3 Reasons Protestants Should Read Dante’s Divine Comedy

1. Eternal realities are exalted to their rightful place by his poetry.

Who does not revolt at the thought of eternal condemnation when he reads The Inferno? Dante’s vast imagination conjures levels of judgment for common and uncommon sins. He casts his readers into a caldron along with their sins and differing punishments so that the mind practices to unite each transgression with its fitting torment. This kind of exercise builds a godly hatred of sin as well as a sense of proportion.

In Paradise the equal and opposite affection for glory is developed. Our Lord said that some would bear 30, 60, and 100 fold fruit. Dante presses the reaches of human imagination in an attempt to color what that might look like for all eternity.

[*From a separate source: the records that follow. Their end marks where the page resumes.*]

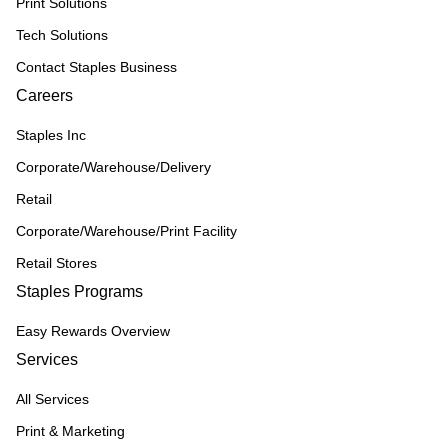
Print Solutions
Tech Solutions
Contact Staples Business
Careers
Staples Inc
Corporate/Warehouse/Delivery
Retail
Corporate/Warehouse/Print Facility
Retail Stores
Staples Programs
Easy Rewards Overview
Services
All Services
Print & Marketing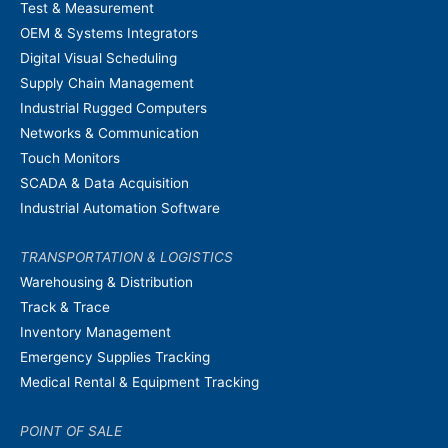
Test & Measurement
OEM & Systems Integrators
Digital Visual Scheduling
Supply Chain Management
Industrial Rugged Computers
Networks & Communication
Touch Monitors
SCADA & Data Acquisition
Industrial Automation Software
TRANSPORTATION & LOGISTICS
Warehousing & Distribution
Track & Trace
Inventory Management
Emergency Supplies Tracking
Medical Rental & Equipment Tracking
POINT OF SALE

For those of us with dwarfed imaginations, it is a regimen to stretch our minds so that they might begin to take in some of the metaphors throughout Scripture.

For any Bible-believing Christians who are afraid of imagination as if it is a back-door attack on Sola Scriptura—“Imagination sounds a lot like ‘fiction’ which does not sound like Truth”, a truncated imagination will struggle with the “marriage of the Lamb”, “we shall be like Him”, “we shall judge angels”, “my Father’s house”, “great white throne”, and “all things new.” Dante takes two large buckets of Scriptural images and tries to compel us to think about them. The result in my heart was more godly fear and more driving hope.

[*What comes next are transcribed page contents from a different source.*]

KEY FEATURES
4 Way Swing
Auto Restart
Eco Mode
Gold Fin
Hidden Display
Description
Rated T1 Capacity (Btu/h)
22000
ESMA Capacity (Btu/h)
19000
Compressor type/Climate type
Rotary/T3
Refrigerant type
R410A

Who takes much time to think about eternity? In The Divine Comedy, eternity becomes at once both terrifying and awesome.  

    2. The end of beauty is achieved through meticulous order.

    Like Baroque music, The Divine Comedy is an orderly masterpiece in a trinal structure. There are 3 sections (Hell, Purgatory, and Heaven) with 33 Cantos each set in rhymes of 3. The Inferno has an introductory Canto so that the entire work reaches 100.

    The edition I read had Italian on the left hand side with English on the right so that I could see the original words and their rhymes, though I do not speak Italian. As I compared his word selection in Italian, I often found my mouth gaping as he used so many unique words in sets of three. For more than 14,000 lines, the rhymes are set like gears in a Swiss watch in a linking pattern of a, b, a, b, c, b, c, d, c, d, e, d, e, f…

    He originally called his work The Comedy meaning a happy ending which points to a great unity, but the three sections, 33 cantos each, and rhymes in sets of thee point pleasingly to the One true God in three Persons. Unity and diversity; Grand, overarching oneness and particular threeness.

    3. The message of “Press on!” is imprinted on any honest reader.

    The implied message in Hell and Heaven is to avoid the one and gain the other at any cost. But then in The Purgatory, Virgil repeats to Dante over and over the command to press on, do not delay, quicken your pace, and keep moving. For any readers who have the wisdom to apply this to their present life, it is a vital Scriptural injunction (Heb. 6:1).

    Biblical errors in Dante’s Divine Comedy

    Even though it is worth reading, the errors are serious and reflect the unbiblical nature of core Catholic teachings.

      1. Very little Christ.

      With such astounding powers to build with words, why could Dante not make our hearts pull toward Christ? The entire work rarely references the Son of God. The poetry of Isaac Watts, the sermons of Spurgeon, and even the portrayal of Prince Emmanuel in Bunyan’s Holy War do much more to draw the heart to Jesus than the 14,000 lines of Dante. The one who determined to know nothing save Jesus Christ, to boast in nothing save the cross, would have found a great deficiency in a theology that produces such a bloodless portrait. 

        2. Too much Mary.

        Faithful to the false teaching of Rome, Dante walked by the King to exalt a woman who knew that she needed a Savior, a woman who was content to stay in the background after fulfilling her role in the divine plan. Even up to the 100th Canto, he writes of Mary with little attention to the Son of God. At best, it is a foolish overemphasis on a creature which Mary does not desire. At worst, it is idolatry which Mary hates.

          3. Purgatory is set after death.

          Following the unscriptural dictates of a religion justly compared to the Great Whore of Babylon, Dante tries to breathe some life into the teaching of a second chance after death. But this can be dealt with easily if the reader will simply imagine the lines of Purgatory addressing the Christian in his life on earth.

          Disregarding Jesus and praying to a creature are serious errors, but the vibrant portrayal of eternal realities are so avoided by the human heart and lacking in modern literature that I recommend you to read Dante.